Satán en hebreo es oponerse. La Septuaquinta traduce Satán por diábolos y da origen a la voz diablo. Es el tentador, el impostor, el memorioso, el aspirante original a la inmoralidad. En la tradición judía forma parte de la atmósfera interior. En la cristiana radica en el infierno, el lugar bajo la tierra.
“Y fue hecha una gran batalla en el cielo: Miguel y sus ángeles lidiaban contra el dragón, y lidiaban el dragón y sus ángeles. Y no prevalecieron, ni su lugar fue más hallado en el cielo. Y fue lanzado fuera aquel gran dragón, sin serpiente antigua, que se llama Diablo...”.
Según el Corán Sagrado, el pecado del Demonio fue no inclinarse ante Adán. Para otros, el pecado del Demonio es su transparencia.
El Demonio desparece de la blogosfera, ahora sí que para siempre.
Para todo en la vida existe su tiempo.
Goethe escribió que siempre se tiene tiempo para las cosas realmente importantes. Y cuando el tiempo escasea hay que ocuparse entonces esas cosas: los hijos, el trabajo, la salud.
Adios a Evelio el Teniente, a Orlando el Doncel vendedor de medias de seda, al Guagüero Otelo que se le pierden los calzoncillos, a Luis el Batistiano, al Lord de Jalisco, al Majá Bisnero, a la vieja de Canarias, a Laura la Loca del Solar de la Corea, al mono desteñido con ansias de poeta, a la puta Armienne, al Dr. Chiringa.
Adiós a Desdefuera, a Chan Chan, a Alexei, a las italianas, a Azúcar, Dignidad, al Ruso belicoso, a Manuel, y a todos los que anónimos comentaron en el blog.
Gracias a los amigos y a los enemigos.
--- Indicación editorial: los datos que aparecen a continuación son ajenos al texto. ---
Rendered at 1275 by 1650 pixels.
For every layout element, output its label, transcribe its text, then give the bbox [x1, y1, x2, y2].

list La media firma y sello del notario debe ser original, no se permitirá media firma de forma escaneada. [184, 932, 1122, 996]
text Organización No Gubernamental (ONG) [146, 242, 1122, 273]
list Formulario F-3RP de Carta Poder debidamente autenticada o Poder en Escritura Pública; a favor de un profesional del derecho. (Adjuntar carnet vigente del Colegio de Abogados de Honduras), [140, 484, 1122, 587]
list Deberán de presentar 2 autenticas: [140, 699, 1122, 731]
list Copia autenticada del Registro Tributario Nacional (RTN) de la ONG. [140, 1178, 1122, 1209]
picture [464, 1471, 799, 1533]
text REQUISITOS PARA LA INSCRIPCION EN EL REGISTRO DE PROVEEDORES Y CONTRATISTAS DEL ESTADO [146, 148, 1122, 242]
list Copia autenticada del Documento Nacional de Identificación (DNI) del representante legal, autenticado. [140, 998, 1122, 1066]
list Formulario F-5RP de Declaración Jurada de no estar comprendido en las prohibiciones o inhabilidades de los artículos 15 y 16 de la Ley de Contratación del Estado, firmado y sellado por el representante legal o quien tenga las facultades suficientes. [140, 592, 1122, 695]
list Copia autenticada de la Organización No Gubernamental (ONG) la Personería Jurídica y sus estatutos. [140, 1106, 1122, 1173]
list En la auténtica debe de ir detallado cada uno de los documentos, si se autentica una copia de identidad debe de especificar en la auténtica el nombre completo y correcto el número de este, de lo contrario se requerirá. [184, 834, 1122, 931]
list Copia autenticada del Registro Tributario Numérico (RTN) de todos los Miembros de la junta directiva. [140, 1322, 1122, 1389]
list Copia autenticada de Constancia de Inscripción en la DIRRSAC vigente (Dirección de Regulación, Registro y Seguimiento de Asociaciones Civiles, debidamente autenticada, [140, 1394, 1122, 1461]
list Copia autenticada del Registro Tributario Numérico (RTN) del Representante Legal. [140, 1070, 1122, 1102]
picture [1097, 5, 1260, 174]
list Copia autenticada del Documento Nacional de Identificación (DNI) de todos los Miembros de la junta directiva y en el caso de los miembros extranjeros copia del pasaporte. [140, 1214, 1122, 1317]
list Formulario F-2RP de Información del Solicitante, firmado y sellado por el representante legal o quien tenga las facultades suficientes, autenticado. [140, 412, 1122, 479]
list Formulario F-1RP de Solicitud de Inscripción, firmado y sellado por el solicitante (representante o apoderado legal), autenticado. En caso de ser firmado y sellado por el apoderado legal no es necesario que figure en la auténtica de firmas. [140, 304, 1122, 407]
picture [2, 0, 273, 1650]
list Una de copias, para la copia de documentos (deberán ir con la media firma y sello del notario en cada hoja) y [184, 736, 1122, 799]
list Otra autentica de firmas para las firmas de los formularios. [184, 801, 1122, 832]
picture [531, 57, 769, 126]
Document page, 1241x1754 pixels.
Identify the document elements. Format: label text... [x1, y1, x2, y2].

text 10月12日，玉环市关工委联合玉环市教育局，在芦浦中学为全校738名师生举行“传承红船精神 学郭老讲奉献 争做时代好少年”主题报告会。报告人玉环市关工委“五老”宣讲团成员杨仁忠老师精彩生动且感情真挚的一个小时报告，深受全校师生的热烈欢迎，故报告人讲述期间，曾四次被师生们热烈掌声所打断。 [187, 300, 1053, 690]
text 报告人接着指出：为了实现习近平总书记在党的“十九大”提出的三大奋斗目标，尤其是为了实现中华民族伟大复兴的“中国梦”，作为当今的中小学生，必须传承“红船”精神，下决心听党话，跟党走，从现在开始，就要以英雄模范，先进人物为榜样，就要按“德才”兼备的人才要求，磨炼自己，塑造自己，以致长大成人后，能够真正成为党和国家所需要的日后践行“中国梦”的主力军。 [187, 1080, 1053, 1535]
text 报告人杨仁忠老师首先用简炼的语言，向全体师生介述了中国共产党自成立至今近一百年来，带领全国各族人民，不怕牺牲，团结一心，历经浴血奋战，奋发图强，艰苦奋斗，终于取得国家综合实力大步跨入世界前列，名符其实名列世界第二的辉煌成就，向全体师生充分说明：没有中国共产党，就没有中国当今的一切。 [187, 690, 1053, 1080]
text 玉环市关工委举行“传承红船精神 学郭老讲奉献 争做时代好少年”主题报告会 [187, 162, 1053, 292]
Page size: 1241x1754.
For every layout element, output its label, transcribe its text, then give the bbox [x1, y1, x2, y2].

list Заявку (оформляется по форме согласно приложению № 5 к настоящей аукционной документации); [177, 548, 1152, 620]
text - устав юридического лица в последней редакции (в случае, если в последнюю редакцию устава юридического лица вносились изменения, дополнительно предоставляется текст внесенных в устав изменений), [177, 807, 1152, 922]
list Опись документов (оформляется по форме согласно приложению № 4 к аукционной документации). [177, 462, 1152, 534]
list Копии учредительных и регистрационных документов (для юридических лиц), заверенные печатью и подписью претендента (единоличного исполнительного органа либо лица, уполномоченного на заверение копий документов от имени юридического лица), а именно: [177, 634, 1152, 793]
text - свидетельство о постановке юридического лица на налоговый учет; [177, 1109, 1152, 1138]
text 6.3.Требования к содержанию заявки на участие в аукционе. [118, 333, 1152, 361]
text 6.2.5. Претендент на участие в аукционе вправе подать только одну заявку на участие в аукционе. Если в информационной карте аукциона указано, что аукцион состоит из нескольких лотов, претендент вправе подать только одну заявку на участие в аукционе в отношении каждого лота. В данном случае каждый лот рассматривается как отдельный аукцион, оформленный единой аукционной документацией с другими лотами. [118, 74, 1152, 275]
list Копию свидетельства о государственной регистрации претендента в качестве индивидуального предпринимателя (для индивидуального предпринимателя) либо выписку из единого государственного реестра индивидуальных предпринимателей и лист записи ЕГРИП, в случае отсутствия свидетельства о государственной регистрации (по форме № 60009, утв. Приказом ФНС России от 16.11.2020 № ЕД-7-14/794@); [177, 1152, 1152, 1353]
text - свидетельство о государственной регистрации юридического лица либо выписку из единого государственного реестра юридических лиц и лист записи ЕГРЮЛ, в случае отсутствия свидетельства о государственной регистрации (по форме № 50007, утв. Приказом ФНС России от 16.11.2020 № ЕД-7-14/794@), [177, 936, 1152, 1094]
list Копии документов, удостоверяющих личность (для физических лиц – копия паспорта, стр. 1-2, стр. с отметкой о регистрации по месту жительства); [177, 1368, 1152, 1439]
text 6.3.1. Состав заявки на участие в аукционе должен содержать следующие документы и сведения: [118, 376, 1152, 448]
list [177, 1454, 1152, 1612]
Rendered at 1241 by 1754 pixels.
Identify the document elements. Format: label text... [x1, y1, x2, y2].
Sin ambos no hubiera tenido éxito este blog.
A la tercera va la vencida. La primera vez era en serio, pero la tentación me hizo volver, aún sabiendo que carecía del tiempo necesario. La segunda vez fue una broma. Ahora sí es en serio y definitivamente.
Voy a dejar los comentarios abiertos una semana.
No estuvieron ni cerca de quien soy. No soy un grupo, sino el Llanero Solitario. Los que le hicieron caso a Varela se perdieron más aún en el llano. Y ese misterio quedará para siempre sin resolverse.